Text under study:
──────────

Dean Michael Ornish (born July 16, 1953) is an American physician and researcher. He is the president and founder of the nonprofit Preventive Medicine Research Institute in Sausalito, California, and a clinical professor of medicine at the University of California, San Francisco. The author of Dr. Dean Ornish's Program for Reversing Heart Disease, Eat More, Weigh Less and The Spectrum, he advocates for diet and lifestyle changes he believes can treat and prevent heart disease.

== Personal life ==
Ornish was born on July 16, 1953, in Dallas, Texas. He is of Jewish heritage. After graduating from Dallas's Hillcrest High School, he studied humanities at the University of Texas at Austin, graduating in 1975 with a Bachelor of Arts, summa cum laude, as the school's valedictorian. He attended medical school at the Baylor College of Medicine, graduating in 1980 with a Doctor of Medicine degree. He completed a medical internship and residency at Massachusetts General Hospital (1981–1984), and was a Clinical Fellow in Medicine at Harvard Medical School.

== Career ==
Ornish takes a lifestyle-driven approach to the control of coronary artery disease (CAD) and other chronic diseases. He promotes lifestyle changes including a quasi whole foods, plant-based diet, smoking cessation, moderate exercise, stress management techniques including yoga and meditation, and psychosocial support. While Ornish promotes a Plant-based diet, he does not advocate for a strictly vegan diet as his program allows for the occasional consumption of other animal products.

His interest in vegetarian diets began as a college student when he first met Indian yoga guru and religious teacher Swami Satchidananda Saraswati. Satchidananda advocated a vegetarian diet for its health, ecological, and spiritual benefits. He established the first vegetarian health food store in New York City, in 1972. Satchidananda inspired Ornish's dietary research. In 1986, Ornish wrote the foreword of Satchidananda's vegetarian cookbook, The Healthy Vegetarian. Ornish's interactions with Satchidananda eventually led to decades of research beginning in the 1980s on the impact of diet and stress levels on people with heart disease. This research, published in peer-reviewed journals, became the basis of his "Program for Reversing Heart Disease". It combined diet, meditation, exercise and support groups, and in 1993 became the first non-surgical, non-pharmaceutical therapy for heart disease to qualify for insurance reimbursement. With the exception of chiropractic care, it was the first alternative medical technique, not taught in traditional medical-school curricula, to gain approval by a major insurance carrier.

──────────

Parts of the exercise:
1 - Duplicate a passage from the Ornish biography word for word. Begin at the words "Dean Michael Ornish" and stop after the words "prevent heart disease.".
2 - List every book that the Ornish biography names as written by Ornish himself.
3 - Take the Ornish biography further by writing what follows its last sentence.

Saved data entries:
──────────

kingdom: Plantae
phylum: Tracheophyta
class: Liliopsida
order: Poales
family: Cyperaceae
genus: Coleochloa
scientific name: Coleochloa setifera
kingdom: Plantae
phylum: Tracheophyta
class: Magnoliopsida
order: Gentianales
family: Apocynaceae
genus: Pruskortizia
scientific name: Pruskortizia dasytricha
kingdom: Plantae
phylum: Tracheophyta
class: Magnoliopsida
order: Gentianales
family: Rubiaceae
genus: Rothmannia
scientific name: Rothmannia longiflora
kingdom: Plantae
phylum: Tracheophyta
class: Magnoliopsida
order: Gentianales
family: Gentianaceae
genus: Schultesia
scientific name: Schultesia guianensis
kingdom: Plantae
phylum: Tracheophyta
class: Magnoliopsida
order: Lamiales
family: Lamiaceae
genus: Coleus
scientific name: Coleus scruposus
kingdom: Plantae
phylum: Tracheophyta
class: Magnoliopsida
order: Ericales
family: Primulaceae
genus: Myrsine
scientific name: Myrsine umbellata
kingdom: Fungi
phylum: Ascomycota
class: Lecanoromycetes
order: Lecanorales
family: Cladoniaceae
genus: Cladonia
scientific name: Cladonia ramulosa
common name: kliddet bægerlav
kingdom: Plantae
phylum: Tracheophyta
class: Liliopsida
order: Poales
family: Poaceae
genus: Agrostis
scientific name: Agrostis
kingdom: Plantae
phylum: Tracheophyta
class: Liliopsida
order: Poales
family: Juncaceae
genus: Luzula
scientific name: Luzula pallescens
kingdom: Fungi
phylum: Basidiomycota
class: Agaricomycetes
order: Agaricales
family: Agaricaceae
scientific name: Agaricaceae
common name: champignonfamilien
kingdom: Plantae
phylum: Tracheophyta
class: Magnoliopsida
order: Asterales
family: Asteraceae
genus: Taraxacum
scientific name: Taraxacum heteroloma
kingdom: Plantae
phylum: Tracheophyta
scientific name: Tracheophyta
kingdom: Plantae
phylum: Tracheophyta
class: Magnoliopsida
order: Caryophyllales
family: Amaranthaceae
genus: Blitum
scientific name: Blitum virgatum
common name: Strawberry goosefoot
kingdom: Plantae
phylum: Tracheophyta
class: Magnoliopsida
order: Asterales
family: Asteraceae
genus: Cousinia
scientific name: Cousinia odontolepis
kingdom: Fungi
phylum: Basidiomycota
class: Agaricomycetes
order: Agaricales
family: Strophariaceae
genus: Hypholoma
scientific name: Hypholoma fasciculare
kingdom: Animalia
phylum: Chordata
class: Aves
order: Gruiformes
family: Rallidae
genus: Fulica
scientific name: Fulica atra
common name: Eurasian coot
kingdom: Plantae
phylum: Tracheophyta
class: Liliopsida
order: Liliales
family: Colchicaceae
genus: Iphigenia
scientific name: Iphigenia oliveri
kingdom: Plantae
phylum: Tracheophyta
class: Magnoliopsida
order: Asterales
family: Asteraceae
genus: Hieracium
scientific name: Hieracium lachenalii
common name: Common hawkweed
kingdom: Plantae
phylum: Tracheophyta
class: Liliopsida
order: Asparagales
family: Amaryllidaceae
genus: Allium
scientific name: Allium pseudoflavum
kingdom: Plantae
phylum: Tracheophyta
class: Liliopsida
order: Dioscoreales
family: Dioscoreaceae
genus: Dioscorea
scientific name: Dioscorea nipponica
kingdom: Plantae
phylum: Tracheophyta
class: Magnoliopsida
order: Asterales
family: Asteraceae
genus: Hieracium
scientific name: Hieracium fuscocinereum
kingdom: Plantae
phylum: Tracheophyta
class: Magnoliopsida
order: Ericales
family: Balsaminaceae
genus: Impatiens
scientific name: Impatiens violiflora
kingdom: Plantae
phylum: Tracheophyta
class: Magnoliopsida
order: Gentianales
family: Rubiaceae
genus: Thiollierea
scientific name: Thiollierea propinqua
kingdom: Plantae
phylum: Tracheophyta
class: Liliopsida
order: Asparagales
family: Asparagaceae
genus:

──────────

Responses in order:
1 -
Dean Michael Ornish (born July 16, 1953) is an American physician and researcher. He is the president and founder of the nonprofit Preventive Medicine Research Institute in Sausalito, California, and a clinical professor of medicine at the University of California, San Francisco. The author of Dr. Dean Ornish's Program for Reversing Heart Disease, Eat More, Weigh Less and The Spectrum, he advocates for diet and lifestyle changes he believes can treat and prevent heart disease.

2 - Dr. Dean Ornish's Program for Reversing Heart Disease; Eat More, Weigh Less; The Spectrum

3 -
Ornish worked with the Centers for Medicare and Medicaid Services for 16 years to create a new coverage category called intensive cardiac rehabilitation (ICR), which focuses on comprehensive lifestyle changes. In 2010, Medicare began to reimburse costs for Ornish's Program for Reversing Heart Disease, a 72-hour ICR for people who have had heart attacks, chest pain, heart valve repair, coronary artery bypass, heart or lung bypass, or coronary angioplasty or stenting. In addition to the Ornish program, Medicare and Medicaid pay for ICR programs created by the Pritikin Longevity Center and by the Benson-Henry Institute for Mind Body Medicine at Massachusetts General Hospital.

Ornish has been a physician consultant to former President Bill Clinton since 1993, when he was asked by Hillary Clinton to consult with the chefs at The White House, Camp David, and Air Force One. In 2010, after the former President's cardiac bypass grafts became clogged, Clinton, encouraged by Ornish, followed a mostly plant-based diet.

In 2011, Barack Obama appointed Ornish to the Advisory Group on Prevention, Health Promotion, and Integrative and Public Health.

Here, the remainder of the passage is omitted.